Colombia, gli ippopotami della cocaina sono sempre più numerosi (e non è un bene)

Il numero di ippopotami della cocaina, secondo l’ultimo censimento, è di gran lunga maggiore di quanto ipotizzato e con esso i rischi per l’ecosistema.

  • Un nuovo censimento ha rivelato che sono circa duecento gli ippopotami della cocaina in Colombia.
  • I danni ambientali che possono provocare sono moltissimi.
  • Alcune soluzioni per riuscire, forse, a fermarli.

Tornano a far parlare di sé gli ippopotami della cocaina, i “cocaine hippo” noti anche come gli ippopotami di Pablo Escobar, la più grande specie invasiva del mondo. Tra il 2020 e il 2021 potevano essere circa 98 gli ippopotami che vivevano lungo il fiume Magdalena e affluenti, un numero ancora controllabile. Oggi però, a seguito di una campagna di censimento più precisa, utilizzando anche i droni, si è scoperto che sono circa duecento. A farne le spese sono gli ecosistemi, le piante e gli animali della Colombia.

ippopotamo
Una popolazione nata da tre femmine e un maschio importati da Escobar ©Pixabay

La storia degli ippopotami della cocaina

Per chi non li conoscesse e si chiede cosa c’entri Pablo Escobar con questa storia, facciamo un passo indietro. Questi ippopotami (Hippopotamus amphibius) della Colombia sono tutti discendenti di tre femmine e un maschio, importati illegalmente dal leader del cartello della droga Pablo Escobar. Dopo la sua morte, avvenuta nel 1993, gli ippopotami fuggirono dalla sua tenuta e si stabilirono lungo il fiume Magdalena.
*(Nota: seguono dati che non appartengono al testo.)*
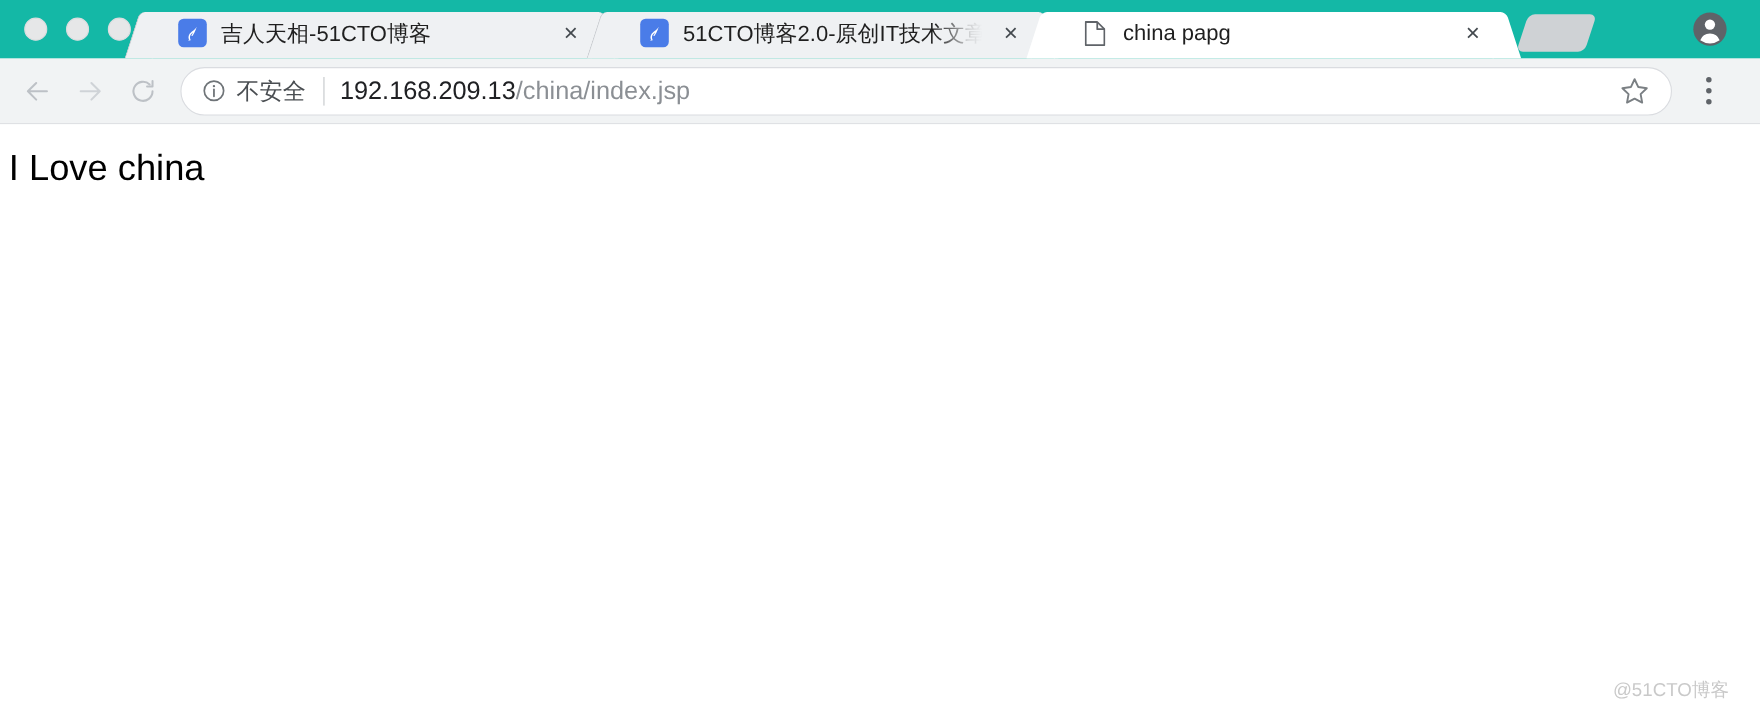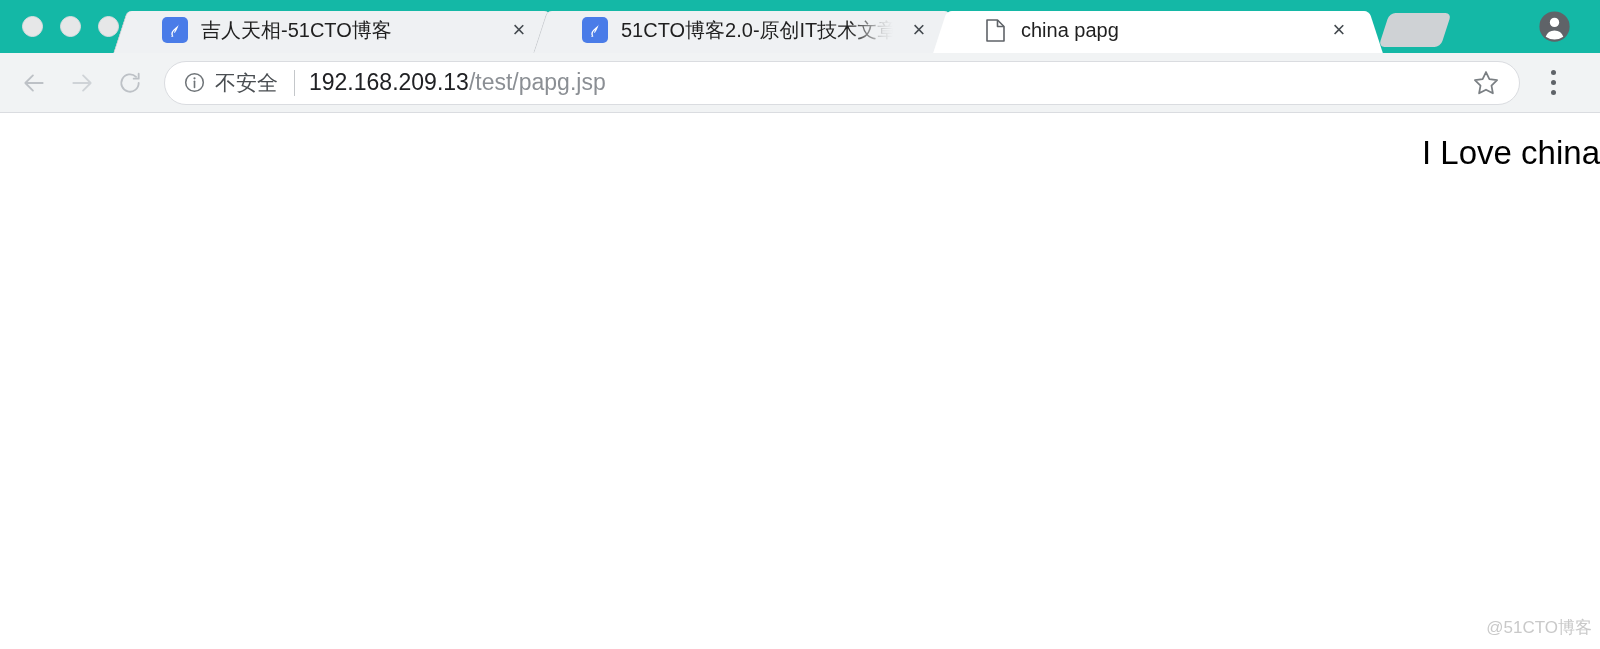"/test/papg.jsp" span.url-path { text: /test/papg.jsp -> /china/index.jsp }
Ovviamente, senza predatori naturali o la siccità africana, trovarono terreno fertile per riprodursi e nel corso di qualche decina di anni sono diventati la più grande popolazione di ippopotami al di fuori dell’Africa.

gruppo ippopotami
Sono circa duecento gli ippopotami della cocaina in Colombia ©Christophe B./Pexels

I danni ambientali degli ippopotami della cocaina

I ricercatori durante i campionamenti hanno documentato anche la mole di danni che questi enormi animali stanno provocando all’ecosistema colombiano. Spostando le loro tre tonnellate lungo il fiume stanno erodendo le rive e scavando sentieri fangosi che dividono la foresta. Inoltre, sono in competizione con molti altri animali come, tra i più minacciati, il lamantino indiano occidentale (Trichechus manatus), la lontra Neotropicale (Lontra longicaudis) e il capibara (Hydrochoerus hydrochaeris). Ovviamente non mancano i conflitti e gli incidenti con l’uomo, e secondo l’ecologista Rafael Moreno: “Lo studio ha dimostrato che questo è un problema reale, e lo stato deve agire urgentemente.”

Il contrasto alla proliferazione degli ippopotami

Il contrasto alla diffusione incontrollata degli ippopotami è iniziata fin da subito, tant’è che nel 2009 è stato abbattuto un maschio aggressivo. Però, una foto dei soldati in posa con il cadavere ha destato non poca indignazione fermando le azioni di contenimento. A questo va aggiunta anche la protesta di molte comunità che si sostengono grazie al turismo che questi animali hanno portato. Una strategia, attualmente in fase di sperimentazione, è quella di somministrare contraccettivi agli animali con dei dardi. Questo metodo impedirebbe la loro riproduzione, ma è una strategia lenta, costosa e mai testata su tale scala. Prima dei dati del censimento, si stimava che ci sarebbero voluti circa 45 anni per arrestare il proliferarsi di questa specie, con un costo attorno agli 850mila dollari. Nel frattempo, l’agenzia regionale incaricata di occuparsi degli ippopotami è a corto di fondi e si affida alle donazioni di contraccettivi dagli Stati Uniti.

Molti ricercatori sostengono l’abbattimento degli animali. Dicendo che è la soluzione più rapida, più efficace e che risolverebbe il problema prima che diventi impossibile da risolvere. Il costo di uccidere gli ippopotami deve essere pesato con quello di perdere la flora e la fauna autoctona della Colombia, il secondo paese più ricco di biodiversità al mondo. Abbattere gli ippopotami è una decisione molto pesante da prendere, ma rimanere a guardare potrebbe avere conseguenze peggiori per la sopravvivenza della biodiversità colombiana.